To reactivate an endpoint after it has been disabled:
- Determine why deliveries failed by checking server logs and monitoring
- Fix the issue, for example by restoring the endpoint or increasing capacity
- Send
PATCH /webhooks/{id}with{"is_active": true}; this also resetsfailure_count - Optionally run a test with
POST /webhooks/{id}/test
Monitoring fields
| Field | Description |
|---|---|
failure_count | Consecutive failed delivery count, reset after a successful delivery |
last_triggered_at | Most recent delivery attempt |
last_success_at | Most recent successful delivery |
last_failure_at | Most recent failed delivery |
disabled_at | Automatic disabling date; null while active |
Idempotency
Your endpoint must be idempotent. Because of retries, network behavior or timeouts, it may receive the same event more than once.
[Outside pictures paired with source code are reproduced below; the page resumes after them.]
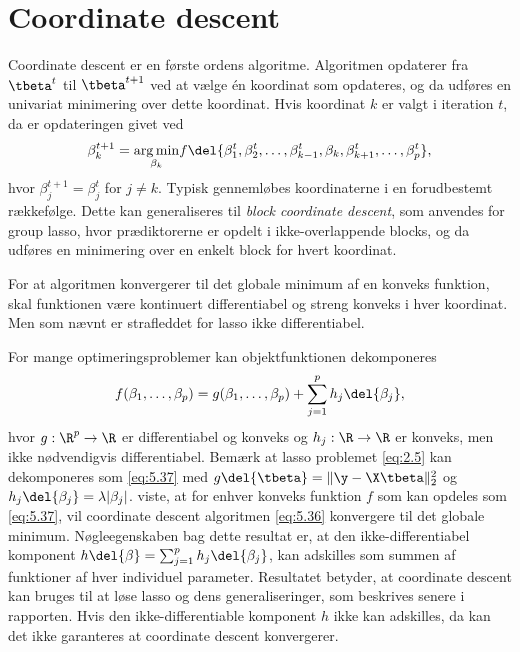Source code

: \section{Coordinate descent} \label{sec:theory_coordinatedescent}
%
Coordinate descent er en første ordens algoritme.
Algoritmen opdaterer fra \(\tbeta^t\) til \(\tbeta^{t+1}\) ved at vælge én koordinat som opdateres, og da udføres en univariat minimering over dette koordinat.
Hvis koordinat $k$ er valgt i iteration $t$, da er opdateringen givet ved
\begin{align}
\beta_k^{t+1} =\underset{ \beta_k}{\arg \min}  f\del{ \beta_1^t, \beta_2^t, \dots, \beta_{k-1}^t, \beta_k, \beta_{k+1}^t, \dots, \beta_p^t  }, \label{eq:5.36}
\end{align}
hvor $\beta_j^{t+1} = \beta_j^t$ for $j \neq k$. 
Typisk gennemløbes koordinaterne i en forudbestemt rækkefølge.
Dette kan generaliseres til \textit{block coordinate descent}, som anvendes for group lasso, hvor prædiktorerne er opdelt i ikke-overlappende blocks, og da udføres en minimering over en enkelt block for hvert koordinat.

For at algoritmen konvergerer til det globale minimum af en konveks funktion, skal funktionen være kontinuert differentiabel og streng konveks i hver koordinat. 
Men som nævnt er strafleddet for lasso ikke differentiabel.

For mange optimeringsproblemer kan objektfunktionen dekomponeres
\begin{align}
f(\beta_1, \dots, \beta_p) = g(\beta_1, \dots, \beta_p) + \sum_{j = 1}^p h_j \del{\beta_j}, \label{eq:5.37}
\end{align}
hvor \(g: \R^p \rightarrow \R\) er differentiabel og konveks og \(h_j: \R \rightarrow \R\) er konveks, men ikke nødvendigvis differentiabel.
Bemærk at lasso problemet \eqref{eq:2.5} kan dekomponeres som \eqref{eq:5.37} med \(g \del{\tbeta} =\Vert \y - \X \tbeta \Vert_2^2\) og \(h_j \del{\beta_j} = \lambda \vert \beta_j \vert\).
\citep{Tseng_coordinate} viste, at for enhver konveks funktion \(f\) som kan opdeles som \eqref{eq:5.37}, vil coordinate descent algoritmen \eqref{eq:5.36} konvergere til det globale minimum. 
Nøgleegenskaben bag dette resultat er, at den ikke-differentiabel komponent \(h \del{\beta} = \sum_{j=1}^p h_j \del{\beta_j}\), kan adskilles som summen af funktioner af hver individuel parameter.
Resultatet betyder, at coordinate descent kan bruges til at løse lasso og dens generaliseringer, som beskrives senere i rapporten.
Hvis den ikke-differentiable komponent \(h\) ikke kan adskilles, da kan det ikke garanteres at coordinate descent konvergerer.

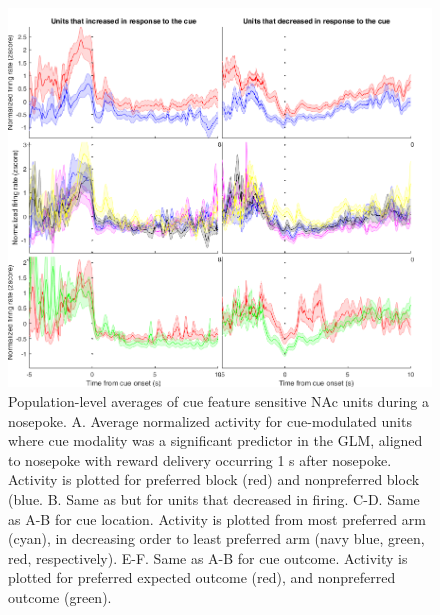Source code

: \documentclass[11pt]{article}
\begin{document}
\begin{figure}[h]
\centering
\includegraphics[width=\textwidth]{Fig 10 - NP population averages.png}
\caption{Population-level averages of cue feature sensitive NAc units during a nosepoke. A. Average normalized activity for cue-modulated units where cue modality was a significant predictor in the GLM, aligned to nosepoke with reward delivery occurring 1 s after nosepoke. Activity is plotted for preferred block (red) and nonpreferred block (blue. B. Same as but for units that decreased in firing. C-D. Same as A-B for cue location. Activity is plotted from most preferred arm (cyan), in decreasing order to least preferred arm (navy blue, green, red, respectively). E-F. Same as A-B for cue outcome. Activity is plotted for preferred expected outcome (red), and nonpreferred outcome (green).}
\label{fig:NP_pop}
\end{figure}
\end{document}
Processing the same event multiple times must not cause errors or duplicate operations.
Implementing idempotency
The simplest approach is to deduplicate by X-Webhook-Id:
<?php
$webhookId = $_SERVER['HTTP_X_WEBHOOK_ID'] ?? '';
// Check whether the event has already been processed
if (alreadyProcessed($webhookId)) {
http_response_code(200);
exit('Already processed');
}
// Process the webhook...
processEvent($event);
// Mark as processed
markAsProcessed($webhookId);
http_response_code(200);
echo 'OK';
Alternative - deduplicate by session and status
<?php
$sessionId = $event['data']['verification_session_id'];
$status = $event['data']['status'];
$existing = getOrder($sessionId);
if ($existing && $existing['status'] === 'verified') {
// Already verified - do nothing
http_response_code(200);
exit('OK');
}
// Update the status
updateOrderStatus($sessionId, $status);
http_response_code(200);
Best practices
- Respond quickly (under 1s) - perform only essential work synchronously and queue the rest
- Use a queue such as Redis, RabbitMQ or SQS - accept the webhook, enqueue it, return 200 and process it in a worker
- Log webhooks - record
X-Webhook-Id, the payload and response time for diagnostics - Monitor
failure_count- alert when a webhook has more than five consecutive failures - Test before production - use
POST /webhooks/{id}/testto verify the configuration - Always verify the signature - see HMAC signature
What if a webhook was not delivered?
If a webhook was not delivered, for example because your endpoint was unavailable for more than 36 minutes, you can always use:
- Polling - periodically check the session status with
GET /verifications/{id} - Reconciliation - compare the
GET /verificationssession list with your local database each day - Panel - retrieve the result manually in the administration panel
Webhooks are the fastest method, but they are not the only source of truth.